#### Aim of the task
Repeat each record below exactly, dropping the pictures.

#### Extracted data

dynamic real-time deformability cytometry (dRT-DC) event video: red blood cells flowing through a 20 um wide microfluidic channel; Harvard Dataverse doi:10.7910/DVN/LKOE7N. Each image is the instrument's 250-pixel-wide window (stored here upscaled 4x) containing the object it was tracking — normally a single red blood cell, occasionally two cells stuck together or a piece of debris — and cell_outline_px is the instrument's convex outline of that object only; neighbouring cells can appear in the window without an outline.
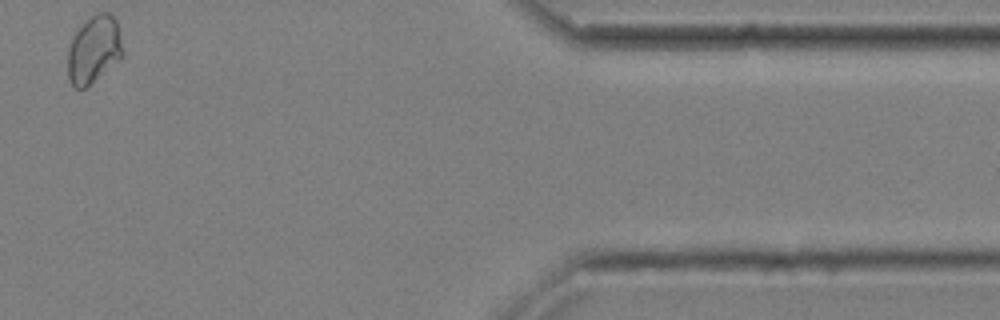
{"species": "common noctule bat (a hibernating species)", "species_latin": "Nyctalus noctula", "temperature_condition": "cold", "stored_images_in_passage": 14, "camera_frame_rate_fps": 3000, "um_per_image_px": 0.085, "animal": {"sex": "male", "body_mass_g": 20.4}, "frame": {"image": 1, "passage_image": 14, "time_ms": 4.333, "image_size_px": [1000, 320], "cell_outline_px": [[124, 56], [120, 60], [84, 88], [76, 88], [72, 84], [68, 76], [68, 48], [72, 36], [96, 12], [108, 12], [116, 20], [124, 52]], "centroid_in_image_um": [8.0, 4.21], "position_along_channel_um": 403.4, "area_um2": 21.39}}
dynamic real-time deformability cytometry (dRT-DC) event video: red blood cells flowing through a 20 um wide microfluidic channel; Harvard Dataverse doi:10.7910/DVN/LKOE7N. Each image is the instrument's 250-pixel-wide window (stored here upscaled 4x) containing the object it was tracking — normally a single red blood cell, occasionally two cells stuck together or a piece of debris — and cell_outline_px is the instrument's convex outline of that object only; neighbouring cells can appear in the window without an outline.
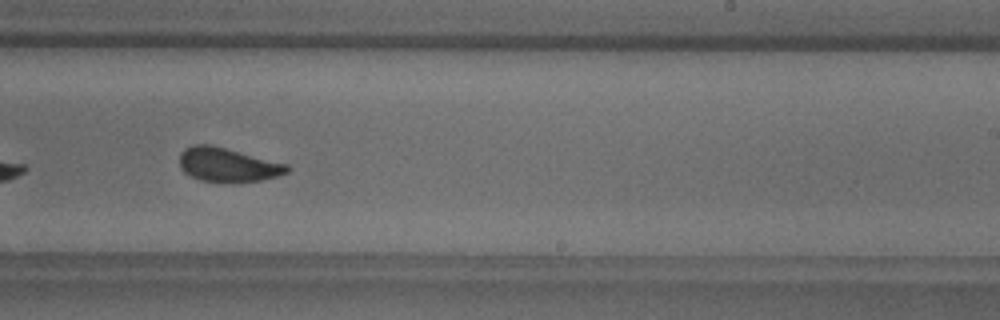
{"species": "common noctule bat (a hibernating species)", "species_latin": "Nyctalus noctula", "temperature_condition": "warm", "stored_images_in_passage": 35, "camera_frame_rate_fps": 3000, "um_per_image_px": 0.085, "animal": {"sex": "male", "body_mass_g": 18.8}, "frame": {"image": 1, "passage_image": 25, "time_ms": 8.0, "image_size_px": [1000, 320], "cell_outline_px": [[292, 168], [288, 172], [276, 176], [260, 180], [232, 184], [200, 180], [184, 172], [180, 168], [180, 152], [184, 148], [192, 144], [208, 144], [288, 164]], "centroid_in_image_um": [19.34, 14.03], "position_along_channel_um": 269.7, "area_um2": 21.5}, "authors_computed_cell_mechanics": {"area_um2": 22.0796, "velocity_mm_per_s": 3.8435, "shape_relaxation_time_tau1_ms": 4.66, "shape_relaxation_time_tau2_ms": 1.1148, "deformation_change_tau1": 0.1252, "deformation_change_tau2": 0.06}}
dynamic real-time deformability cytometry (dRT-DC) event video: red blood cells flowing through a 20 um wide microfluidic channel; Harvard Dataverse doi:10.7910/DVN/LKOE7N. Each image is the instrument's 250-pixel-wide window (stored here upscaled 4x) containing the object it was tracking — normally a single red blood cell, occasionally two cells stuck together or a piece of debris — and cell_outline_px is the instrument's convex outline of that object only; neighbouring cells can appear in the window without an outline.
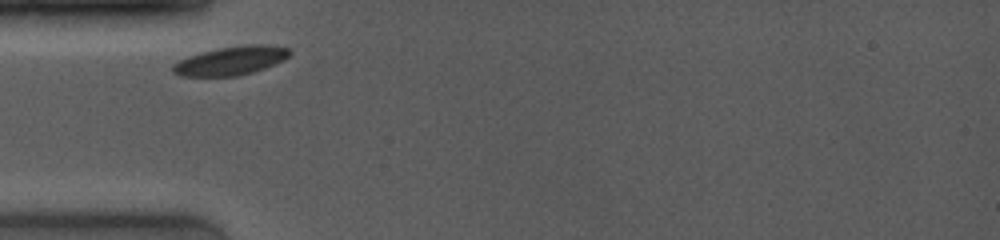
{"species": "common noctule bat (a hibernating species)", "species_latin": "Nyctalus noctula", "temperature_condition": "room temperature", "stored_images_in_passage": 17, "camera_frame_rate_fps": 4000, "um_per_image_px": 0.085, "animal": {"sex": "female", "body_mass_g": 19.0, "forearm_length_mm": 53.3}, "frame": {"image": 1, "passage_image": 1, "time_ms": 0.0, "image_size_px": [1000, 240], "cell_outline_px": [[292, 52], [284, 60], [264, 68], [252, 72], [236, 76], [180, 76], [172, 72], [172, 64], [188, 56], [200, 52], [220, 48], [244, 44], [272, 44], [288, 48]], "centroid_in_image_um": [19.63, 5.14], "position_along_channel_um": 65.4, "area_um2": 19.65}}
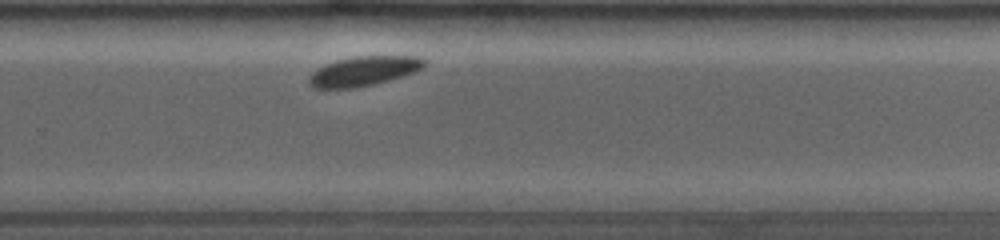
{"frame": {"image": 2, "passage_image": 12, "time_ms": 6.25, "image_size_px": [1000, 240], "cell_outline_px": [[428, 64], [424, 68], [416, 72], [388, 80], [372, 84], [352, 88], [312, 88], [308, 84], [308, 76], [312, 72], [328, 64], [340, 60], [356, 56], [416, 56], [428, 60]], "centroid_in_image_um": [30.98, 6.04], "position_along_channel_um": 298.8, "area_um2": 19.77}}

#### Answer to the exercise
dynamic real-time deformability cytometry (dRT-DC) event video: red blood cells flowing through a 20 um wide microfluidic channel; Harvard Dataverse doi:10.7910/DVN/LKOE7N. Each image is the instrument's 250-pixel-wide window (stored here upscaled 4x) containing the object it was tracking — normally a single red blood cell, occasionally two cells stuck together or a piece of debris — and cell_outline_px is the instrument's convex outline of that object only; neighbouring cells can appear in the window without an outline.
{"species": "common noctule bat (a hibernating species)", "species_latin": "Nyctalus noctula", "temperature_condition": "cold", "stored_images_in_passage": 14, "camera_frame_rate_fps": 3000, "um_per_image_px": 0.085, "animal": {"sex": "male", "body_mass_g": 20.4}, "frame": {"image": 1, "passage_image": 14, "time_ms": 4.333, "image_size_px": [1000, 320], "cell_outline_px": [[124, 56], [120, 60], [84, 88], [76, 88], [72, 84], [68, 76], [68, 48], [72, 36], [96, 12], [108, 12], [116, 20], [124, 52]], "centroid_in_image_um": [8.0, 4.21], "position_along_channel_um": 403.4, "area_um2": 21.39}}
dynamic real-time deformability cytometry (dRT-DC) event video: red blood cells flowing through a 20 um wide microfluidic channel; Harvard Dataverse doi:10.7910/DVN/LKOE7N. Each image is the instrument's 250-pixel-wide window (stored here upscaled 4x) containing the object it was tracking — normally a single red blood cell, occasionally two cells stuck together or a piece of debris — and cell_outline_px is the instrument's convex outline of that object only; neighbouring cells can appear in the window without an outline.
{"species": "common noctule bat (a hibernating species)", "species_latin": "Nyctalus noctula", "temperature_condition": "warm", "stored_images_in_passage": 35, "camera_frame_rate_fps": 3000, "um_per_image_px": 0.085, "animal": {"sex": "male", "body_mass_g": 18.8}, "frame": {"image": 1, "passage_image": 25, "time_ms": 8.0, "image_size_px": [1000, 320], "cell_outline_px": [[292, 168], [288, 172], [276, 176], [260, 180], [232, 184], [200, 180], [184, 172], [180, 168], [180, 152], [184, 148], [192, 144], [208, 144], [288, 164]], "centroid_in_image_um": [19.34, 14.03], "position_along_channel_um": 269.7, "area_um2": 21.5}, "authors_computed_cell_mechanics": {"area_um2": 22.0796, "velocity_mm_per_s": 3.8435, "shape_relaxation_time_tau1_ms": 4.66, "shape_relaxation_time_tau2_ms": 1.1148, "deformation_change_tau1": 0.1252, "deformation_change_tau2": 0.06}}
dynamic real-time deformability cytometry (dRT-DC) event video: red blood cells flowing through a 20 um wide microfluidic channel; Harvard Dataverse doi:10.7910/DVN/LKOE7N. Each image is the instrument's 250-pixel-wide window (stored here upscaled 4x) containing the object it was tracking — normally a single red blood cell, occasionally two cells stuck together or a piece of debris — and cell_outline_px is the instrument's convex outline of that object only; neighbouring cells can appear in the window without an outline.
{"species": "common noctule bat (a hibernating species)", "species_latin": "Nyctalus noctula", "temperature_condition": "room temperature", "stored_images_in_passage": 17, "camera_frame_rate_fps": 4000, "um_per_image_px": 0.085, "animal": {"sex": "female", "body_mass_g": 19.0, "forearm_length_mm": 53.3}, "frame": {"image": 1, "passage_image": 1, "time_ms": 0.0, "image_size_px": [1000, 240], "cell_outline_px": [[292, 52], [284, 60], [264, 68], [252, 72], [236, 76], [180, 76], [172, 72], [172, 64], [188, 56], [200, 52], [220, 48], [244, 44], [272, 44], [288, 48]], "centroid_in_image_um": [19.63, 5.14], "position_along_channel_um": 65.4, "area_um2": 19.65}}
{"frame": {"image": 2, "passage_image": 12, "time_ms": 6.25, "image_size_px": [1000, 240], "cell_outline_px": [[428, 64], [424, 68], [416, 72], [388, 80], [372, 84], [352, 88], [312, 88], [308, 84], [308, 76], [312, 72], [328, 64], [340, 60], [356, 56], [416, 56], [428, 60]], "centroid_in_image_um": [30.98, 6.04], "position_along_channel_um": 298.8, "area_um2": 19.77}}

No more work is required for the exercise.